WHAT YOU SHOULD DO –
Express the rows below as a JSON list of strings, with one string per line and blank lines left out. Begin at the line that contains "pose: elev=102.9 azim=252.1", including it, and stop after the final line of the rows.

DATA –
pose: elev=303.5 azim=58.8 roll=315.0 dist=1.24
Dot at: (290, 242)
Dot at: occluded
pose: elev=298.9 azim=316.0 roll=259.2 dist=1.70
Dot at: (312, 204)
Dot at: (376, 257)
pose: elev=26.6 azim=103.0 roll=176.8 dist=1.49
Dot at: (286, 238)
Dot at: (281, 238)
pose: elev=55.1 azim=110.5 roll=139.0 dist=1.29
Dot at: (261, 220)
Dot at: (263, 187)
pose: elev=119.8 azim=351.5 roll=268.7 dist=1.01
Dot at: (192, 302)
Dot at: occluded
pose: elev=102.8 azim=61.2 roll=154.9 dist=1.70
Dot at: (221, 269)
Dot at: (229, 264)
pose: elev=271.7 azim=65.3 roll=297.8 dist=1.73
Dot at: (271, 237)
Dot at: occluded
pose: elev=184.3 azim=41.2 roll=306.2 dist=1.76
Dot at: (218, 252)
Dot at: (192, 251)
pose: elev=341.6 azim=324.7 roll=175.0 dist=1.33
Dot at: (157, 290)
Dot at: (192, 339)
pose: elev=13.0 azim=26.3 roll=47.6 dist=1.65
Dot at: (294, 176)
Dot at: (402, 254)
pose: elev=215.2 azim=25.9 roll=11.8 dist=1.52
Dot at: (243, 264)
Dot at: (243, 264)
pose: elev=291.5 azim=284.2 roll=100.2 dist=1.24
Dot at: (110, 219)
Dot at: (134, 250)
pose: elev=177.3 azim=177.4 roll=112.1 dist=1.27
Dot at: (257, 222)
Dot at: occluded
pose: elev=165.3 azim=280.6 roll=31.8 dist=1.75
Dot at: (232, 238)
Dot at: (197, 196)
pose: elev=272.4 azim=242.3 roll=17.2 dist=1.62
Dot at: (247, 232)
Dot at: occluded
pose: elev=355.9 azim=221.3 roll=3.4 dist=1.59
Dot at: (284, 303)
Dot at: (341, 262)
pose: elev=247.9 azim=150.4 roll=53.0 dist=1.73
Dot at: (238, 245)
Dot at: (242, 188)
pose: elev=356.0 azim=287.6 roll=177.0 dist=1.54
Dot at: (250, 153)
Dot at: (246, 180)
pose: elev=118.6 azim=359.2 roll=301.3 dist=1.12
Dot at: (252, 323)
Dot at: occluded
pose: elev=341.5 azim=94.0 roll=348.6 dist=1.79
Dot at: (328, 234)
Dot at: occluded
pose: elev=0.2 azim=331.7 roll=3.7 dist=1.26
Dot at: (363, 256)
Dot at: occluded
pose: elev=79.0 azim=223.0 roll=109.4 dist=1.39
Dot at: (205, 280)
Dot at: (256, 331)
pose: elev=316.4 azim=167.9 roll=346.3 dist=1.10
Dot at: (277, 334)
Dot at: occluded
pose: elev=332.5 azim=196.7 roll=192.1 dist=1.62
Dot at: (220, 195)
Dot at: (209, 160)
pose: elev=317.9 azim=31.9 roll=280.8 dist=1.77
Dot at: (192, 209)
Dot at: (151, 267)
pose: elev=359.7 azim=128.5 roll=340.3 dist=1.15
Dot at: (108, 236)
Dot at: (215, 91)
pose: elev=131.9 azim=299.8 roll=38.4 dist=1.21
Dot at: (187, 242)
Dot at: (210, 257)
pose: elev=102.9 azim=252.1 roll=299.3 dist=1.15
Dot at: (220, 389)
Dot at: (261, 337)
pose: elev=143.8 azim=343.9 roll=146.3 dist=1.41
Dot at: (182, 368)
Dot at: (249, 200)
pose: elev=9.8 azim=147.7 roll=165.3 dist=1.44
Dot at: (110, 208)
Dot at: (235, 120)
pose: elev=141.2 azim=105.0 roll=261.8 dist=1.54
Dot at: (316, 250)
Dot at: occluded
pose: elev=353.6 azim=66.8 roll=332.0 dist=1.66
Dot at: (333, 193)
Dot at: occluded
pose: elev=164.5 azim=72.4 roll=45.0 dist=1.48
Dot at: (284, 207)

OUTPUT –
[
  "pose: elev=102.9 azim=252.1 roll=299.3 dist=1.15",
  "Dot at: (220, 389)",
  "Dot at: (261, 337)",
  "pose: elev=143.8 azim=343.9 roll=146.3 dist=1.41",
  "Dot at: (182, 368)",
  "Dot at: (249, 200)",
  "pose: elev=9.8 azim=147.7 roll=165.3 dist=1.44",
  "Dot at: (110, 208)",
  "Dot at: (235, 120)",
  "pose: elev=141.2 azim=105.0 roll=261.8 dist=1.54",
  "Dot at: (316, 250)",
  "Dot at: occluded",
  "pose: elev=353.6 azim=66.8 roll=332.0 dist=1.66",
  "Dot at: (333, 193)",
  "Dot at: occluded",
  "pose: elev=164.5 azim=72.4 roll=45.0 dist=1.48",
  "Dot at: (284, 207)"
]